Appreciation berarti menunjukkan penghargaan terhadap kehadiran orang lain, dan tetap memberikan perhatian sampai pada batas-batas tertentu atas apa yang terjadi pada diri mereka. Mereka pun, seperti halnya kita, tetap membutuhkan perhatian. Dengan kata lain, agar mereka mau memperhatikan, memahami, dan menghargai kita, ada baiknya jika mulai terlebih dulu menunjukkan perhatian, pemahaman, dan penghargaan kepada mereka.

Acceptance adalah perasaan mau menerima, memberikan arti sangat positif terhadap perkembangan kepribadian seseorang, yaitu menjadi pribadi yang terbuka dan dapat menerima orang lain sebagaimana keberadaan diri mereka mereka masing-masing, dalam hal ini, kita tidak memiliki tuntutan berlebihan terhadap perubahan sikap atau perilaku orang lain (kecuali yang negative) agar ia mau berhubungan dengan kita. Salah satu caranya adalah tidak memilih-memilih orang dalam berhubungan dengan tidak membatasi diri hanya pada keselarasan tingkat pendidikan, status sosial, suku, agama, keturunan, dan latar belakang lainnya.

Terakhir adalah Accomodating, yakni menunjukkan sikap ramah kepada semua orang tanpa terkecuali. Keramahan senantiasa memberikan kesan positif dan menyenangkan kepada semua orang yang kita jumpai. Keramahan membuat hati kita senantiasa terbuka, yang dapat mengarahkan kita untuk bersikap akomodatif terhadap situasi dan kondisi yang kita hadapi tanpa meninggalkan kepribadian kita sindiri. Artinya, kita dapat memperhatikan toleransi dengan penuh rasa hormat, namun bukan berarti kita jadi ikut lebur dalam pandangan orang lain, apalagi dengan hal-hal yang bertentangan dengan diri kita. Hal ini penting sekali untuk diperhatikan agar kita mampu membina saling pengertian dengan orang lain.

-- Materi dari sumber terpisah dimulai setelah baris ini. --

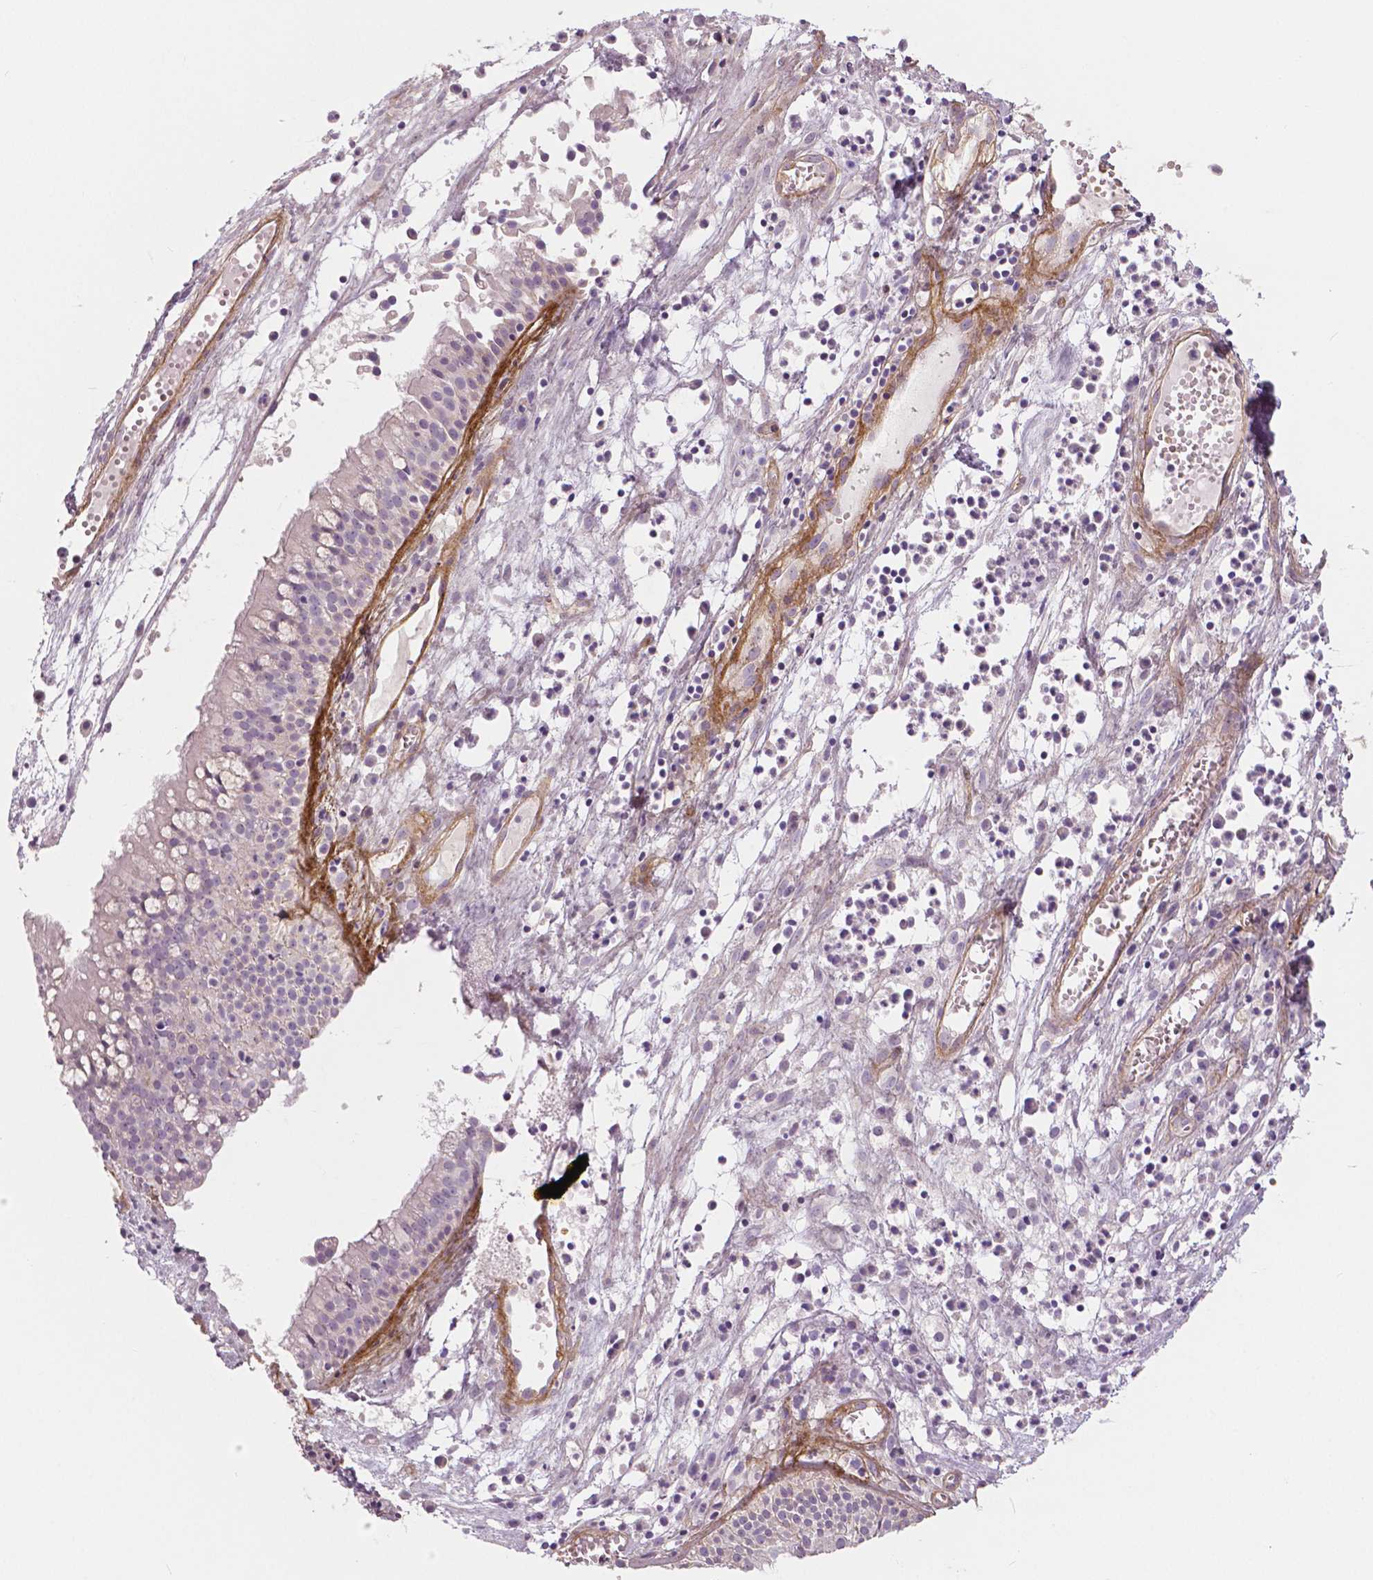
{"staining": {"intensity": "weak", "quantity": "<25%", "location": "cytoplasmic/membranous"}, "tissue": "nasopharynx", "cell_type": "Respiratory epithelial cells", "image_type": "normal", "snomed": [{"axis": "morphology", "description": "Normal tissue, NOS"}, {"axis": "topography", "description": "Nasopharynx"}], "caption": "IHC image of benign nasopharynx stained for a protein (brown), which shows no positivity in respiratory epithelial cells.", "gene": "FLT1", "patient": {"sex": "male", "age": 31}}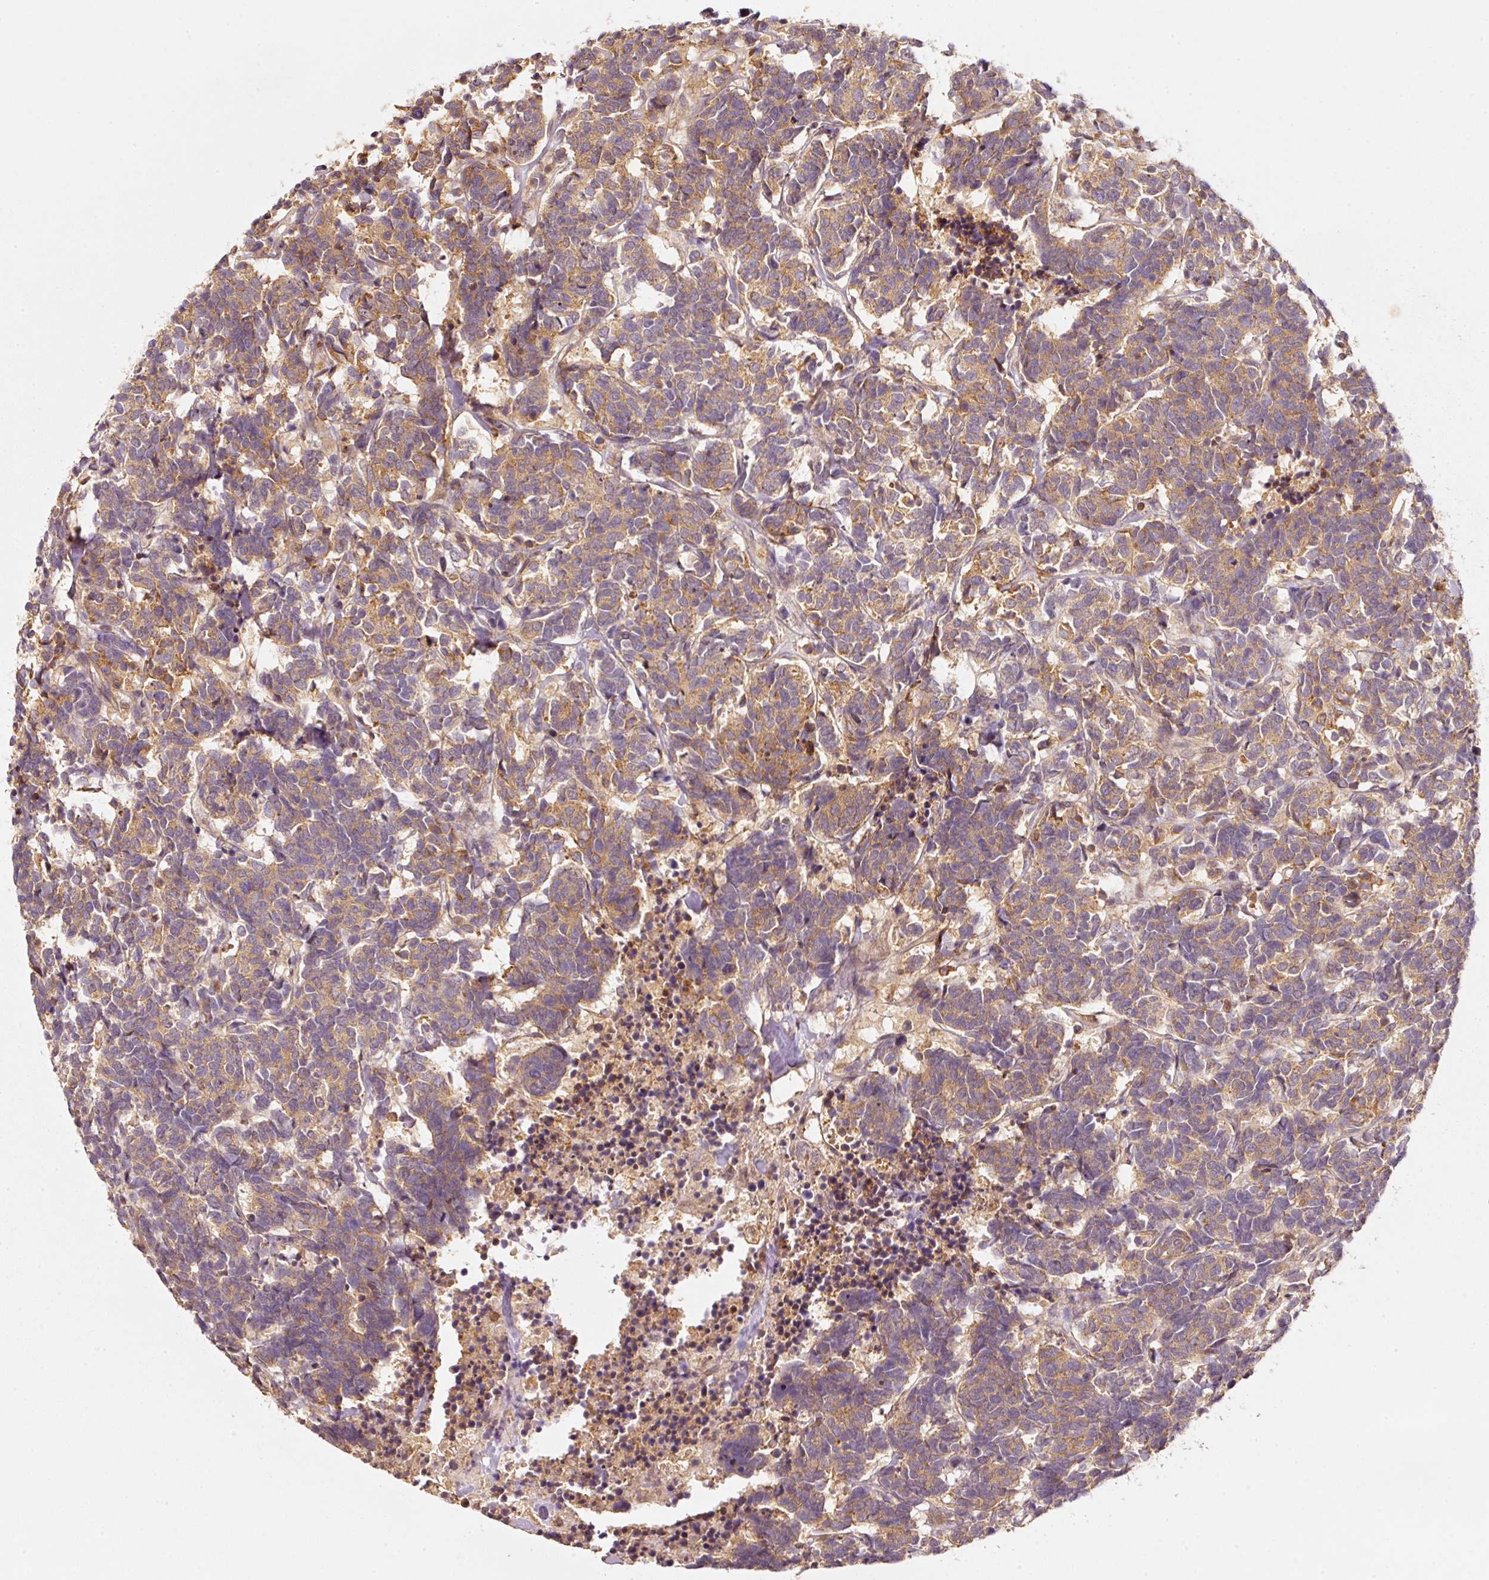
{"staining": {"intensity": "moderate", "quantity": ">75%", "location": "cytoplasmic/membranous"}, "tissue": "carcinoid", "cell_type": "Tumor cells", "image_type": "cancer", "snomed": [{"axis": "morphology", "description": "Carcinoma, NOS"}, {"axis": "morphology", "description": "Carcinoid, malignant, NOS"}, {"axis": "topography", "description": "Urinary bladder"}], "caption": "IHC (DAB (3,3'-diaminobenzidine)) staining of carcinoma reveals moderate cytoplasmic/membranous protein expression in about >75% of tumor cells. The protein of interest is shown in brown color, while the nuclei are stained blue.", "gene": "RRAS2", "patient": {"sex": "male", "age": 57}}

Perlu Latihan Untuk Menjadi Asertif

Kenyataannya, tidak mudah untuk menjadi seorang pendidik yang asertif. Banyak pendidik yang merasa enggan untuk bersikap asertif karena dalam dirinya ada rasa takut mengecewakan orang lain, takut jika akhirnya dirinya tidak lagi disukai atau pun tidak diterima, atau sebaliknya takut eksistensinya tidak diakui oleh anak didik dan rekan kerjanya.

Menjadi asertif  memang tidak mudah dan perlu dilatih dari hari ke hari. Kendala yang sering dihadapi anatara lain sulit menjaga keseimbangan antara menyatakan pendapat, keinginan, dan perasaan kita dengan tetap menghormati dan bertenggang rasa pada orang lain. Untuk itu perlu usaha dan latihan terus-menerus untuk menjadi asertif.

Seorang anak adalah seorang peniru yang ulung. Mereka akan lebih mudah mengikuti apa yang mereka lihat daripada apa yang mereka dengar. Bukankah akan menjadi pemandangan yang indah saat menyaksikan mereka mampu mengekspresikan dirinya secara spontan, jujur, percaya diri, jauh dari persaingan yang tidak sehat. Artnya para pendidik perlu berlatih untuk menjadi asertif karena pada akhirnya merekalah yang akan menjadi model bagi anak didiknya. Bagaimana caranya untuk tampil sebagai pendidik yang asertif? Tentu saja dimulai dengan melakukan evaluasi dan refleksi diri dengan memperhatikan elemen-elemen yang bermanfaat untuk peningkatan asertivitas dengan berpatokan pada formula 3A.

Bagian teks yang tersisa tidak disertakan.